*** Supplied data Section Begins ***

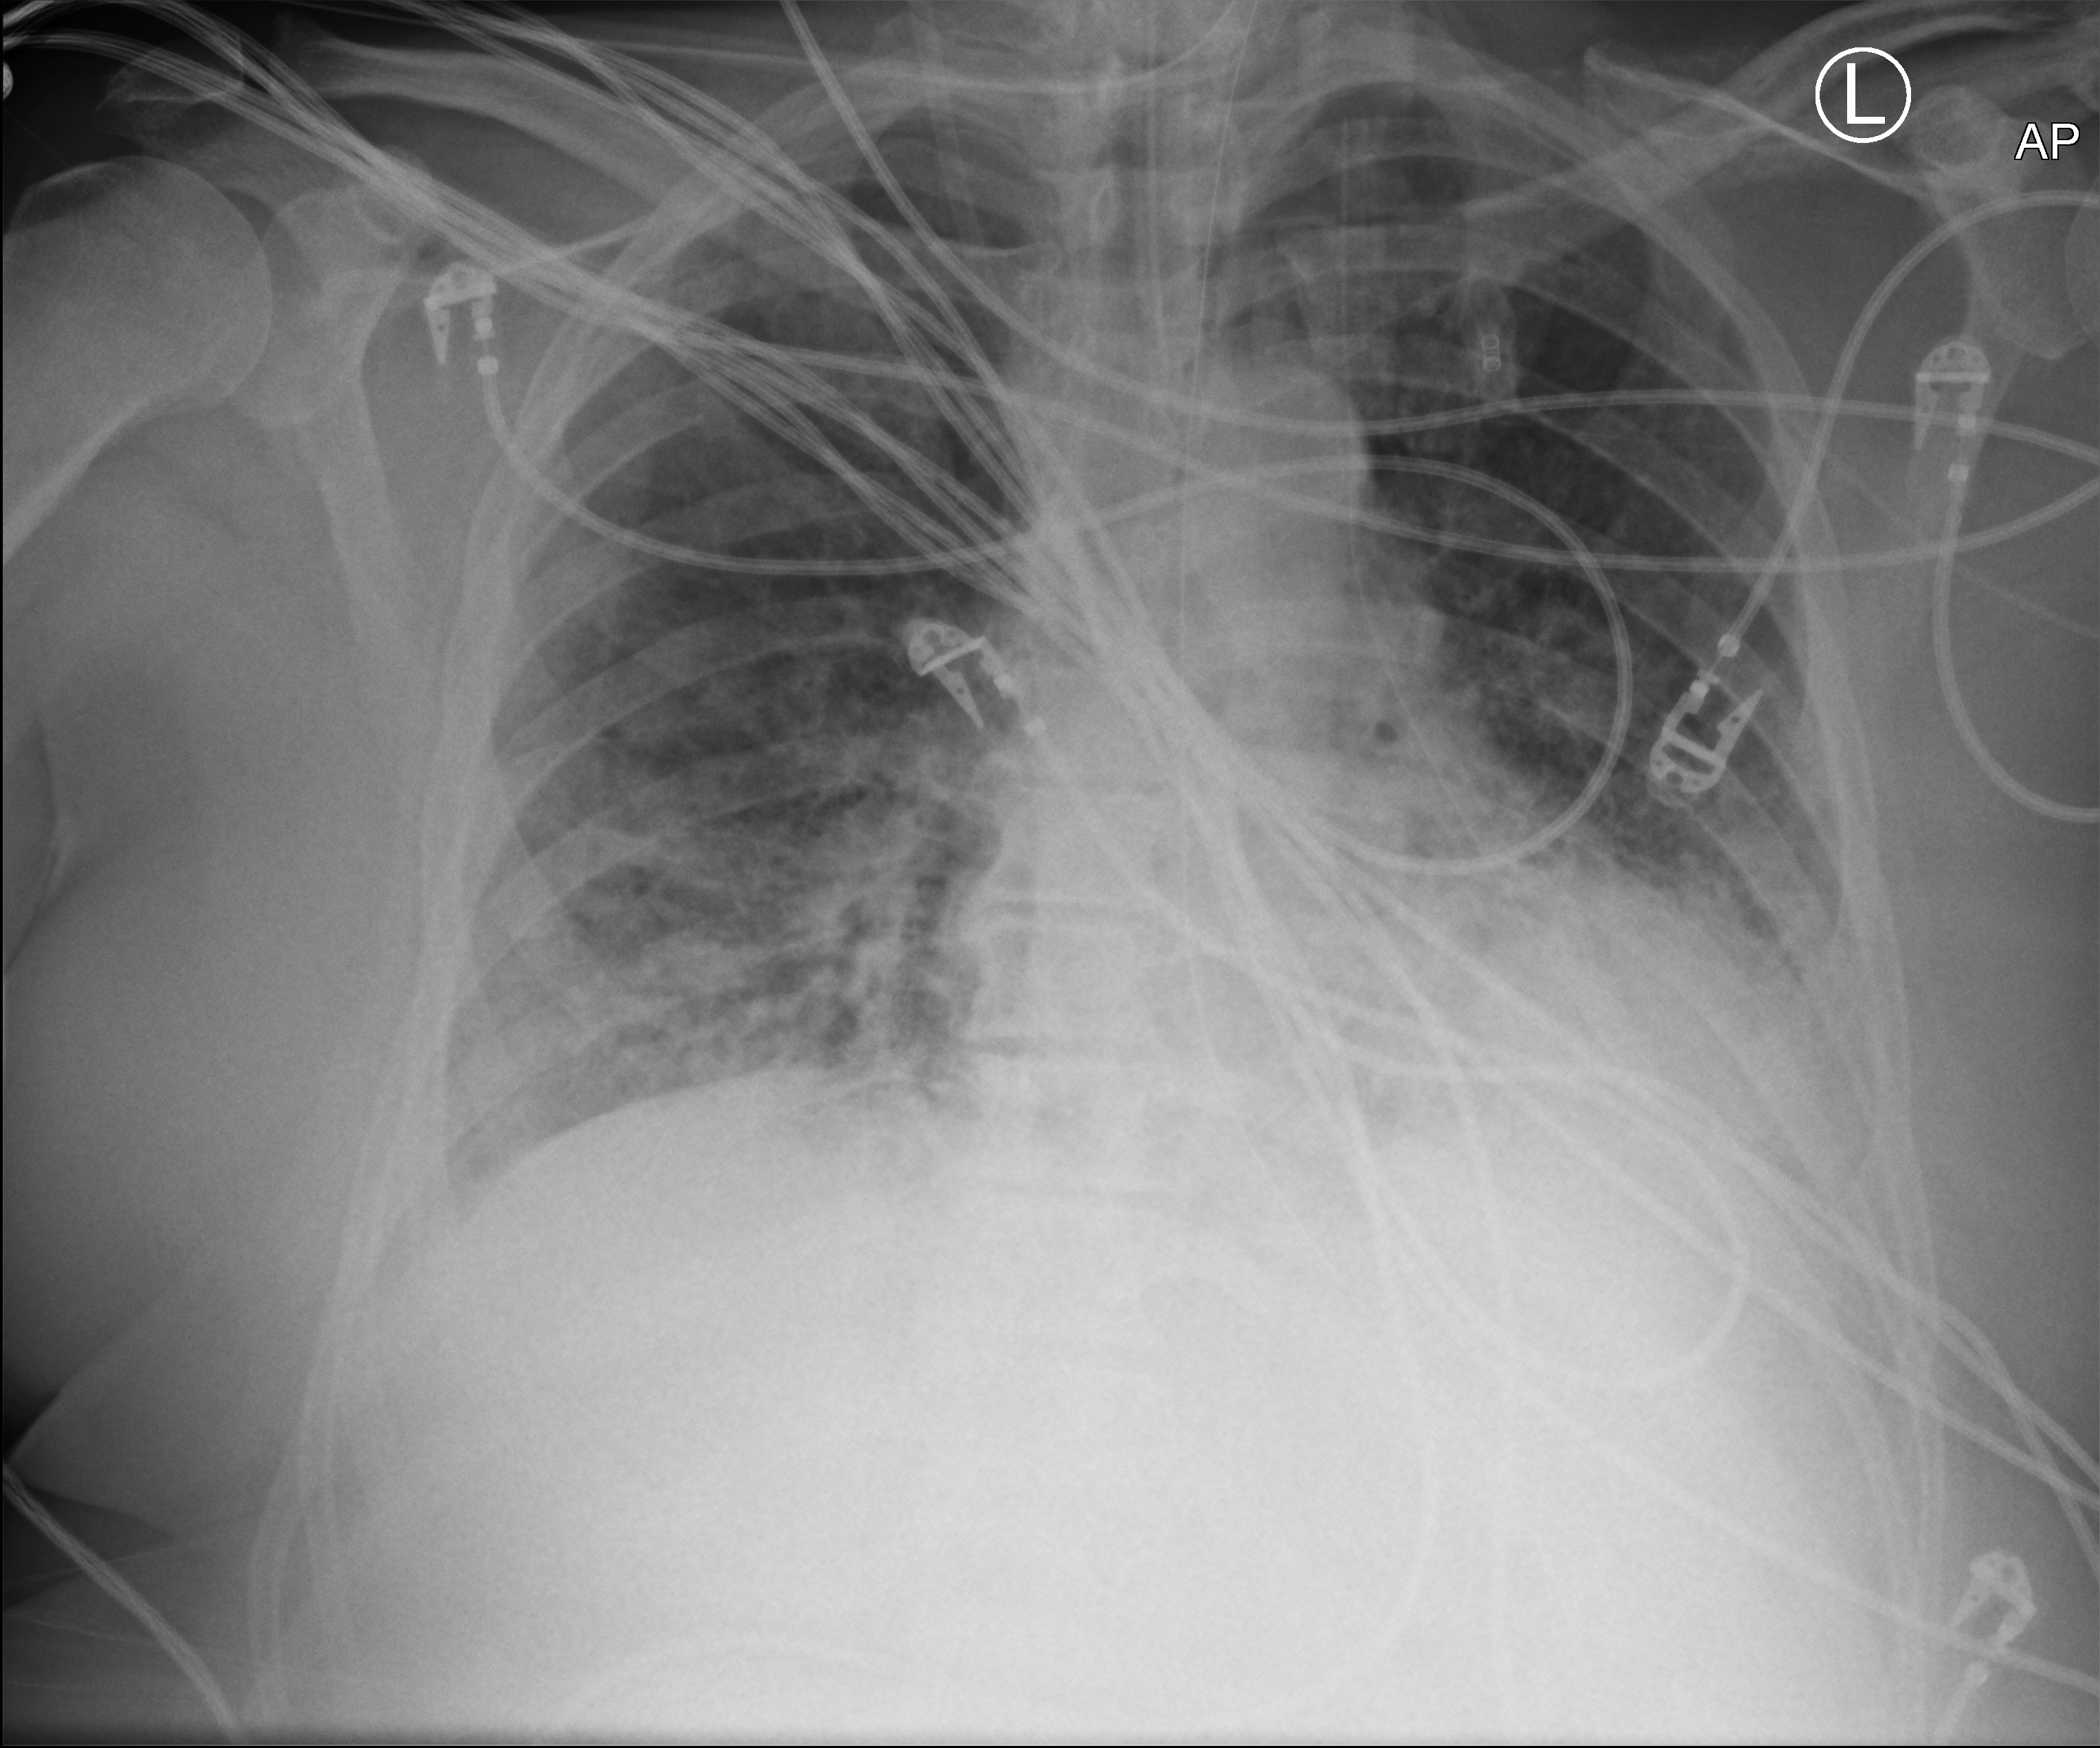
Bedside chest radiograph (computed radiography), anteroposterior (AP) projection. Male patient hospitalised with COVID-19, age 60–74 years.
Hospital-stay facts (about this admission, not read from this image; timing relative to this image not recorded):
- chronic kidney disease (admission record): no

*** Supplied data Section Ends ***

The full text of the data above, exact and without pictures, is what to return.

Bedside chest radiograph (computed radiography), anteroposterior (AP) projection. Male patient hospitalised with COVID-19, age 60–74 years.
Hospital-stay facts (about this admission, not read from this image; timing relative to this image not recorded):
- chronic kidney disease (admission record): no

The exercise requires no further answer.